## Текст упражнения
++++++++
Гоголь, - об архитектуре

Юрий Прокуратов
Гоголь Николай (1809 – 1852), писатель.

В головах мыслителей, — какими бы утопическими ни казались
их мечты и представления — нет того, чтобы не могло найти
своего отражения в сфере архитектуры. (Филип Джонсон)

* * *
«Об архитектуре нынешнего времени»

Мне всегда становится грустно, когда я гляжу на новые здания.

Готическая архитектура ... есть явление такое, какого еще никогда не производил вкус и воображение человека...
величие и вместе красота, роскошь и простота, тяжесть и легкость - это такие достоинства,
которых никогда, кроме этого времени, не вмещала в себя архитектура.

Есть родник, о котором едва знают, что он существует; есть мир совершенно особенный, отдельный,
из которого менее всего черпала Европа. Это - архитектура восточная.

Отчего же те народы, перед которыми мы так самодовольно гордимся, которым едва даем место в истории мира,
отчего же они так возвышаются перед нами созданиями своего темного, не освещенного дробью познаний, ума?

Византийцы, убежавши из своей развратной столицы, занятой мусульманами, перепортили вкус европейцев
и колоссальную их архитектуру.

Вкус несколько улучшился, но из этого не выиграли мы ровно ничего: он улучшился в веригах чужих форм.

Тяжесть готическая была справедливо изгнана совершенно, потому что она в греческой форме была уже
до невозможности безобразна.

Купол, это лучшее, прелестнейшее творение вкуса, сладострастный, воздушно-выпуклый.

Самое вредное направление архитектуре внушила мысль о соразмерности, не о той соразмерности,
которая должна быть в строении в отношении к нему самому, но просто о соразмерности в отношении
к окружающим его зданиям. Это всё равно, если бы гений стал удерживаться от оригинального
и необыкновенного, потому только, что перед ним будут слишком уже низки и ничтожны обыкновенные люди.

Башни огромные, колоссальные необходимы в городе... Кроме того, что они составляют вид и украшение,
они нужны для сообщения городу резких примет, чтобы служить маяком, указывавшим бы путь всякому,
не допуская сбиться с пути. Они еще более нужны в столицах для наблюдения над окрестностями.
У нас обыкновенно ограничиваются высотою, дающею возможность обглядеть один только город.
++++++++
## Записанные данные
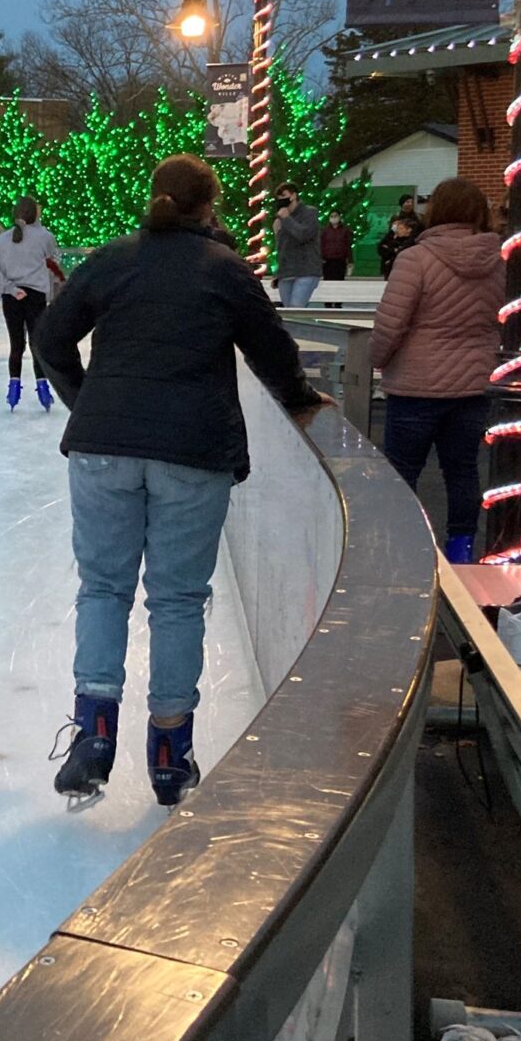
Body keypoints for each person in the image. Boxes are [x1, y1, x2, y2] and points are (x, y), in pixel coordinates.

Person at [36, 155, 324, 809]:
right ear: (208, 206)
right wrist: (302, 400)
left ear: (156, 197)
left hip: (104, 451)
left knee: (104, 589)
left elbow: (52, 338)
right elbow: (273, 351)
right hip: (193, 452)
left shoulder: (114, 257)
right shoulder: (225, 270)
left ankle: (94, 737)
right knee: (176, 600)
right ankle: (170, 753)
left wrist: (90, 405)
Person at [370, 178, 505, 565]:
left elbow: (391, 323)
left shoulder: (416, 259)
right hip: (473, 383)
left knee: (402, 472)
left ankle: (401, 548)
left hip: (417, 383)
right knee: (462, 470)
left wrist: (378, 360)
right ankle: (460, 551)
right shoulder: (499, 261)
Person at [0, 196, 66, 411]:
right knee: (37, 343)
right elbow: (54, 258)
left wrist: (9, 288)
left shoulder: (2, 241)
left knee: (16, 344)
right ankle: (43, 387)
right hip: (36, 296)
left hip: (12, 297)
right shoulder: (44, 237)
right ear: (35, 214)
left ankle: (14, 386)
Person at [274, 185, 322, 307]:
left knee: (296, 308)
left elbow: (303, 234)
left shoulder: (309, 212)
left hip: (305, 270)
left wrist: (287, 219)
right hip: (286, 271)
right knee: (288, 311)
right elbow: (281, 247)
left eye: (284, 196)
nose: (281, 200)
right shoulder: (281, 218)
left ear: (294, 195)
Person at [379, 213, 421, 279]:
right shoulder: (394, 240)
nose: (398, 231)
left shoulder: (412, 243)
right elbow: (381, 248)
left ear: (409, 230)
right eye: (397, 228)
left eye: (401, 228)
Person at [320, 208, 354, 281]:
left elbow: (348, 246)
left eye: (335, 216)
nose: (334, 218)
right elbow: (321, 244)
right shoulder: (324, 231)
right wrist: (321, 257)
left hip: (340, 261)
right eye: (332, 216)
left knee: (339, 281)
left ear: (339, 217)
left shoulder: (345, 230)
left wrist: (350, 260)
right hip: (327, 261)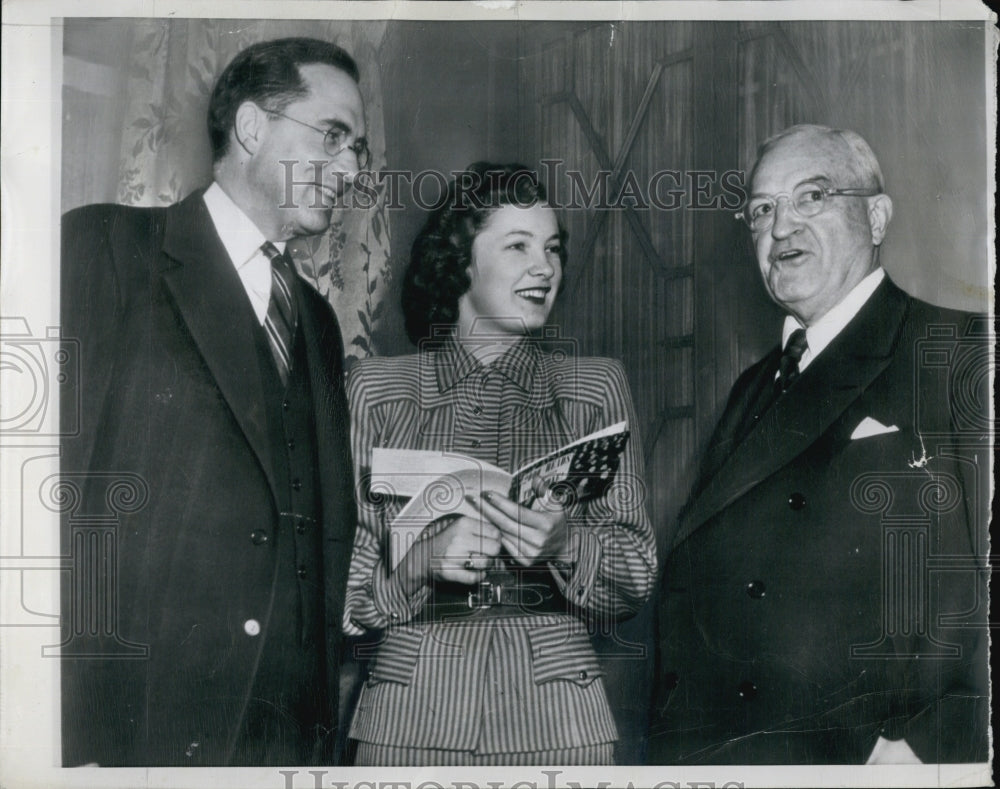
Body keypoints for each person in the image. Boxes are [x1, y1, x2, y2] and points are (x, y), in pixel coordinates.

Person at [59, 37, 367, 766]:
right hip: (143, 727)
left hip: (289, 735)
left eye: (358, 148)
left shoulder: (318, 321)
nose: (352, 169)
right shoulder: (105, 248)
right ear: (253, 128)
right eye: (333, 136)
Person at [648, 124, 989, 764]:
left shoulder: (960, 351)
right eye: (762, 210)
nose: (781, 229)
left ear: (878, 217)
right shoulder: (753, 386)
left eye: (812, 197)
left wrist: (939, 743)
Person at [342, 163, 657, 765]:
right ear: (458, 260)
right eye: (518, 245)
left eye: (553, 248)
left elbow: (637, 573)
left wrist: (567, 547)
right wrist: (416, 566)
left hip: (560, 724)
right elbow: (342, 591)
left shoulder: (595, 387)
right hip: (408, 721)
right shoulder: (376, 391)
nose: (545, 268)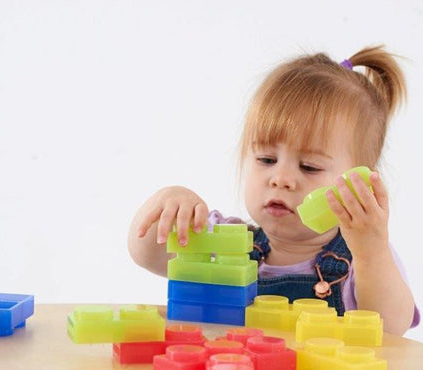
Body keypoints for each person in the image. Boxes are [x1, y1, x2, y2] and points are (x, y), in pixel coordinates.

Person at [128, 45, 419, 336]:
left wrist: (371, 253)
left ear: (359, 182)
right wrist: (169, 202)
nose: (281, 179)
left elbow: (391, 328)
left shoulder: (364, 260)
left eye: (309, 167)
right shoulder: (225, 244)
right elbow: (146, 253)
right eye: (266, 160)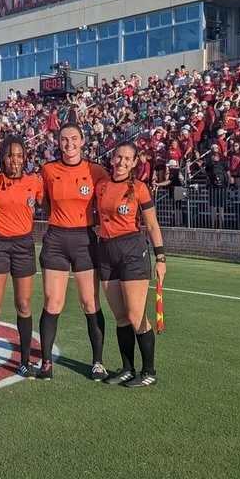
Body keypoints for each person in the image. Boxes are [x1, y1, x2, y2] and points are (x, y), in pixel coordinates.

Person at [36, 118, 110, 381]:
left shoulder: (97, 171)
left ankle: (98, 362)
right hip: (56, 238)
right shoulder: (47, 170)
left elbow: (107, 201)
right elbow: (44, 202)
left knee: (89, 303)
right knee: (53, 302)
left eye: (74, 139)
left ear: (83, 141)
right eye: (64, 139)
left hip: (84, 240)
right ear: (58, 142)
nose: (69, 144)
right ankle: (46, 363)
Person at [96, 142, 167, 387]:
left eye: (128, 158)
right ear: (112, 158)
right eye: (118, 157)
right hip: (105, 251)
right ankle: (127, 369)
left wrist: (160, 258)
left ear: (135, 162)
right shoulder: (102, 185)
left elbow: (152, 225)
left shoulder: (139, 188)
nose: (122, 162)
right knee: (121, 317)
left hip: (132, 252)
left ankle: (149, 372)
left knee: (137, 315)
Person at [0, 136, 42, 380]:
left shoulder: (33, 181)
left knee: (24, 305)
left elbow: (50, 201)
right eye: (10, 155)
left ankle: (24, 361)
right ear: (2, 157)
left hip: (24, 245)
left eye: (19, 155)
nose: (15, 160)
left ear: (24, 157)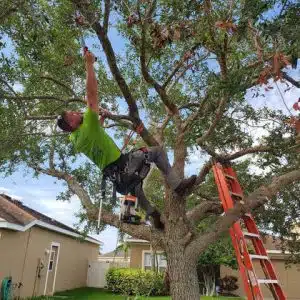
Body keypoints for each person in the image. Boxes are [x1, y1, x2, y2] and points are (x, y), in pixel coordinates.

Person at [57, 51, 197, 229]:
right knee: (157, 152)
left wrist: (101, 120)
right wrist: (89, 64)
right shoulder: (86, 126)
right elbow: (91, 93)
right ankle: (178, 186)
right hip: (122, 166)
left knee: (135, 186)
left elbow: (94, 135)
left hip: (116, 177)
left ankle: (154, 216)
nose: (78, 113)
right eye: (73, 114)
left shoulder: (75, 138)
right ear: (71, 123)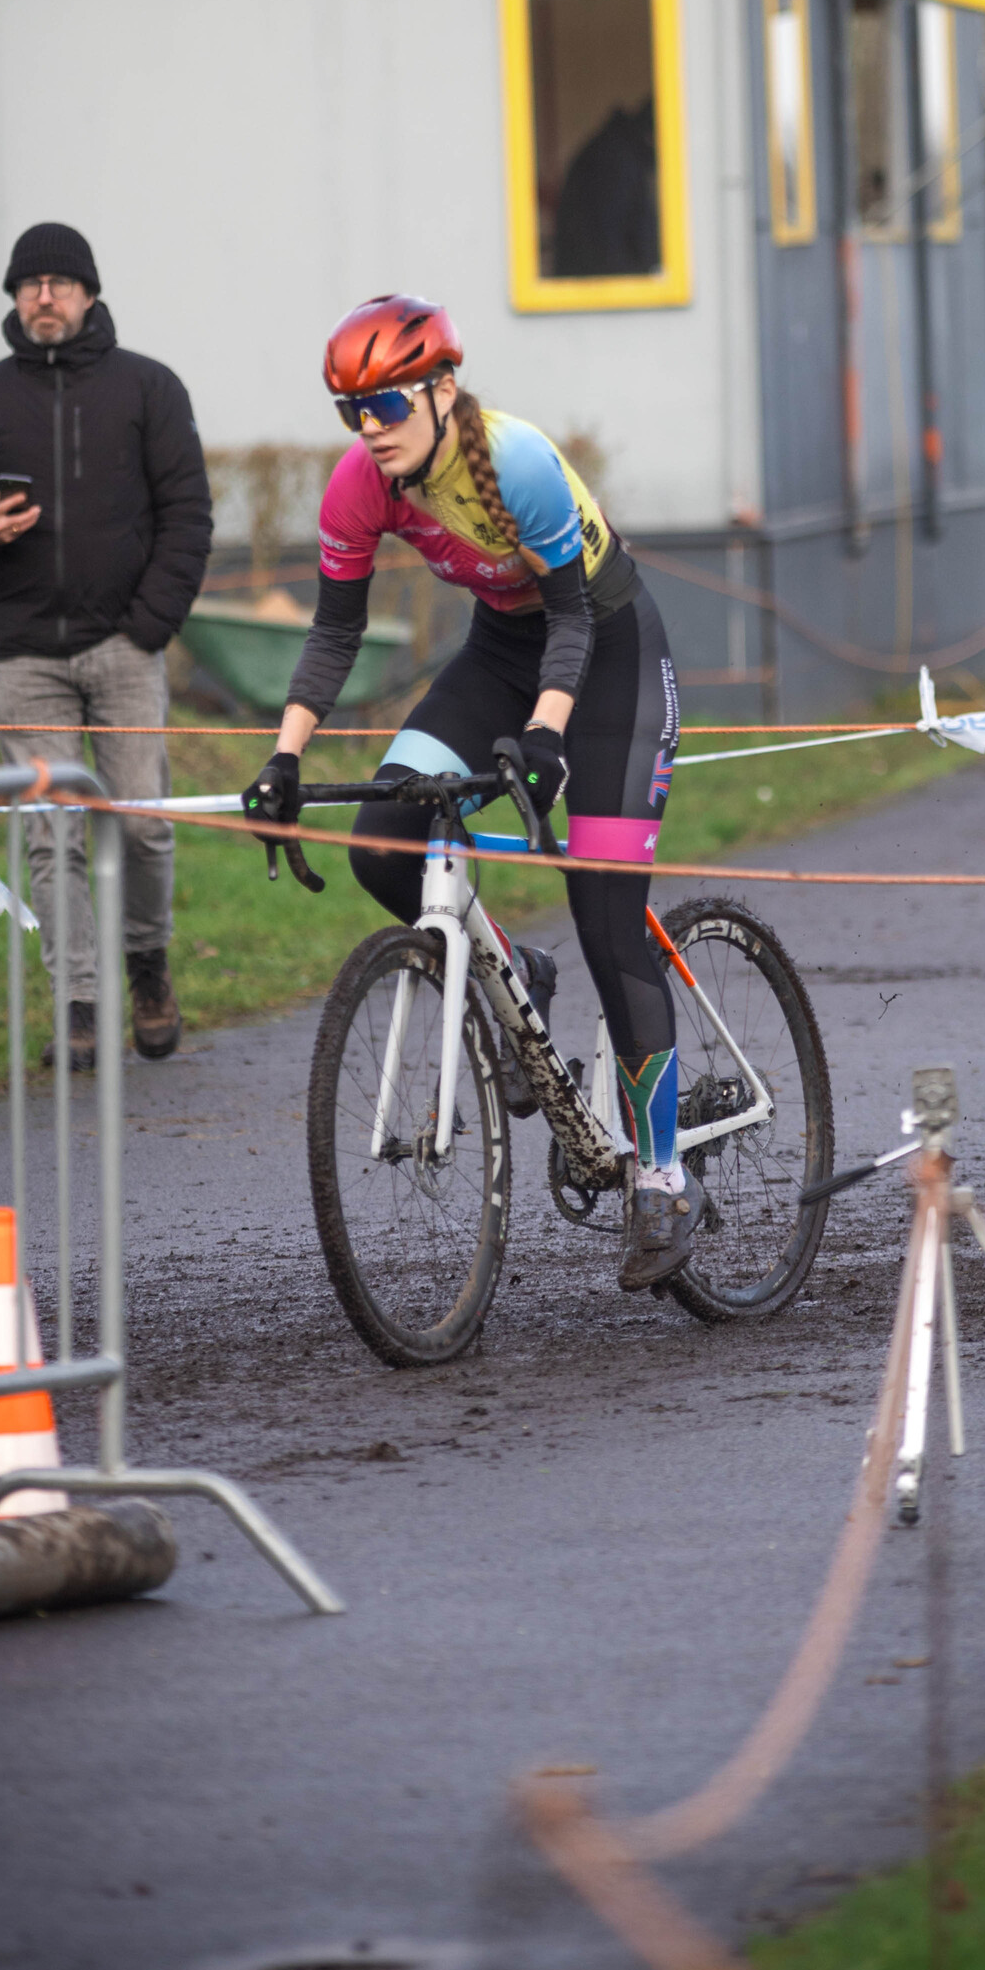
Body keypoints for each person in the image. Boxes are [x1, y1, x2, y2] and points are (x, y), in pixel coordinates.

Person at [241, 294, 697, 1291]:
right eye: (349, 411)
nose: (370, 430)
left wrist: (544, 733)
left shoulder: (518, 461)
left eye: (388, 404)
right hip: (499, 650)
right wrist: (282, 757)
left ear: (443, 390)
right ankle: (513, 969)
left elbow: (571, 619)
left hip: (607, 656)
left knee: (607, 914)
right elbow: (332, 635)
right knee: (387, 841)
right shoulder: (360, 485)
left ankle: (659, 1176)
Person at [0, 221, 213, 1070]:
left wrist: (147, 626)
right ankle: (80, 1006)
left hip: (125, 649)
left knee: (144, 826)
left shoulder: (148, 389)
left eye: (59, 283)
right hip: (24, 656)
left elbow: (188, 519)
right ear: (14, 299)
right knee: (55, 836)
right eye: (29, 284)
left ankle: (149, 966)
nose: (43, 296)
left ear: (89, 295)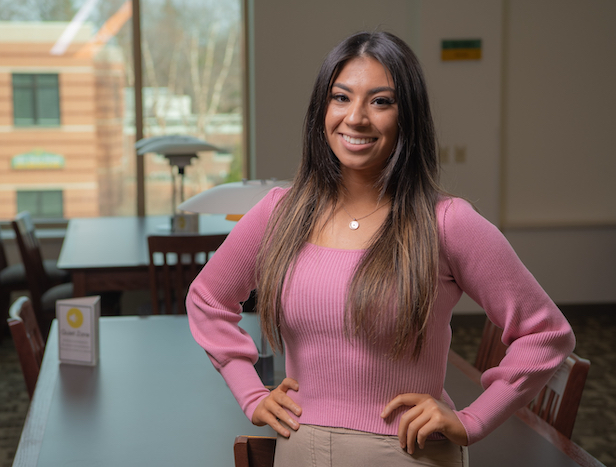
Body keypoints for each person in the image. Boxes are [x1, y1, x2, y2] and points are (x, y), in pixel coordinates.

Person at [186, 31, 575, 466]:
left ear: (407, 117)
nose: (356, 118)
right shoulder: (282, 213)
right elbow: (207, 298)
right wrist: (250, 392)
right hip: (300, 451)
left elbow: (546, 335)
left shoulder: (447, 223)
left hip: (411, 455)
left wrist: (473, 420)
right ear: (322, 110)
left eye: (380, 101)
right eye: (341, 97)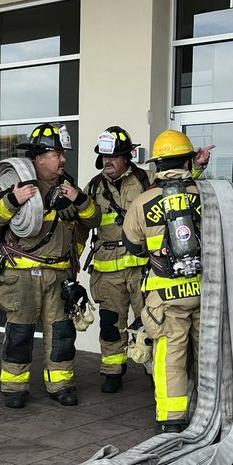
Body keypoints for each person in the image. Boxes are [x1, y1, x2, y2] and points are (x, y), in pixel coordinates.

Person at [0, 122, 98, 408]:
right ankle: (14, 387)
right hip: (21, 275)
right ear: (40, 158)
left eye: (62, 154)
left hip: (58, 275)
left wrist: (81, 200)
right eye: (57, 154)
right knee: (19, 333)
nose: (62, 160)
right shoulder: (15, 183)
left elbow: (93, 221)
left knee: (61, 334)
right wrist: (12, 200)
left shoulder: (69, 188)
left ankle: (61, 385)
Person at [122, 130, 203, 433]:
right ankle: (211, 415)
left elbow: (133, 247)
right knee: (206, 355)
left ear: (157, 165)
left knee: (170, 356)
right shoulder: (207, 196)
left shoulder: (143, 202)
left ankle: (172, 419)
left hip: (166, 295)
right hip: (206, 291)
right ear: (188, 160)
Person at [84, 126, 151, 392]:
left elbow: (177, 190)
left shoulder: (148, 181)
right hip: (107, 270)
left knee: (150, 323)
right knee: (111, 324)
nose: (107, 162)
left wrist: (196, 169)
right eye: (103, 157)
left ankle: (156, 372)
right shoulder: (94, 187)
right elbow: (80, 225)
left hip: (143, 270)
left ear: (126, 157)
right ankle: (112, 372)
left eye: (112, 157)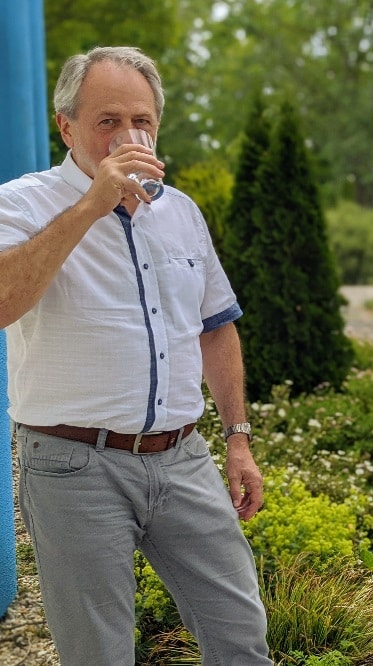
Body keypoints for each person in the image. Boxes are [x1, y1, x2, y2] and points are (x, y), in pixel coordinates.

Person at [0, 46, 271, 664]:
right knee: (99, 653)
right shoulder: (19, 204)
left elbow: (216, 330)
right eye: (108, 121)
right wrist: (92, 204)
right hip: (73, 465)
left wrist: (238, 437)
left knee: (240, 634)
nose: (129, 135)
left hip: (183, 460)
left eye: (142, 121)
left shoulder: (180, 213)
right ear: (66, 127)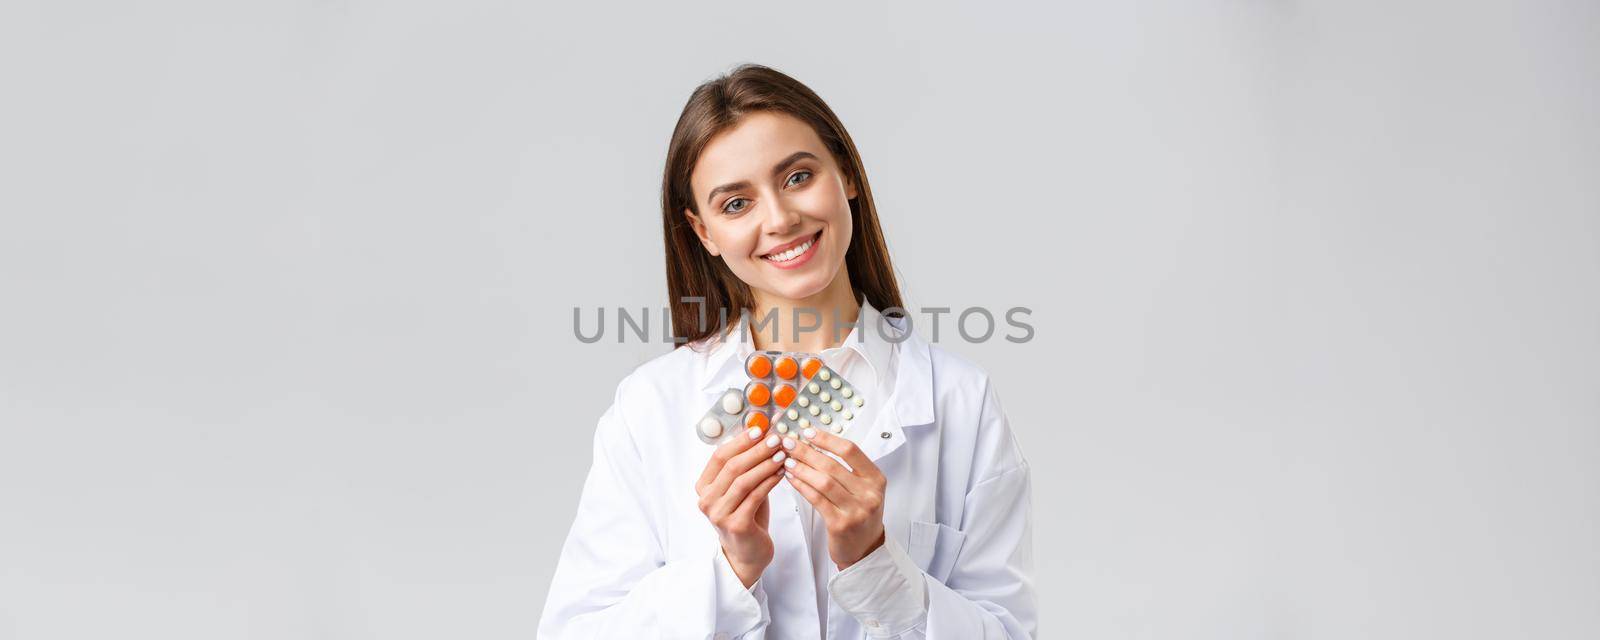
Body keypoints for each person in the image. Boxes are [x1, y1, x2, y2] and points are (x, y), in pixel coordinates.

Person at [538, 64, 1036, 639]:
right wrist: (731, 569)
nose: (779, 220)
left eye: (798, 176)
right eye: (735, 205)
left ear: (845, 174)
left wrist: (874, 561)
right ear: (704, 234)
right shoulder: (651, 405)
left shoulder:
++++++++
## Условия заданий
[1] Какую архитектуру текст об архитектуре называет миром, из которого Европа черпала менее всего?
[2] Выпишите из текста об архитектуре все достоинства, которые в нем приписаны готической архитектуре.
[3] Продолжите текст об архитектуре, начиная сразу после его последнего предложения.

## Ожидаемые ответы
[1] Восточную архитектуру.

[2] Величие, красота, роскошь, простота, тяжесть, легкость.

[3]
Между тем как для столицы необходимо видеть по крайней мере на полтораста верст во все стороны...
Объем кругозора по мере возвышения распространяется необыкновенною прогрессией. Столица получает
существенную выгоду, обозревая провинции и заранее предвидя всё; здание, сделавшись немного выше
обыкновенного, уже приобретает величие; художник выигрывает, будучи более настроен колоссальностию
здания к вдохновению и сильнее чувствуя в себе напряжение.

Мы так непостижимо устроены, наши нервы так странно связаны, что только внезапное, оглушающее
с первого взгляда, производит на нас потрясение.

Какая бы ни была архитектура: гладкая массивная египетская, огромная ли, пестрая индусов,
роскошная ли мавров, вдохновенная ли и мрачная готическая, грациозная ли греческая — все они хороши,
когда приспособлены к назначению строения.

Помните самое главное: никакого сравнения высоты с шириною. Слово ширина должно исчезнуть.
Здесь одна законодательная идея — высота.

Я уверен, что некоторые будут утверждать, что постройка здания слишком высокого бесполезна,
потому что нам нужно больше места, что высота ни к чему не служит и даром истрачивает материалы.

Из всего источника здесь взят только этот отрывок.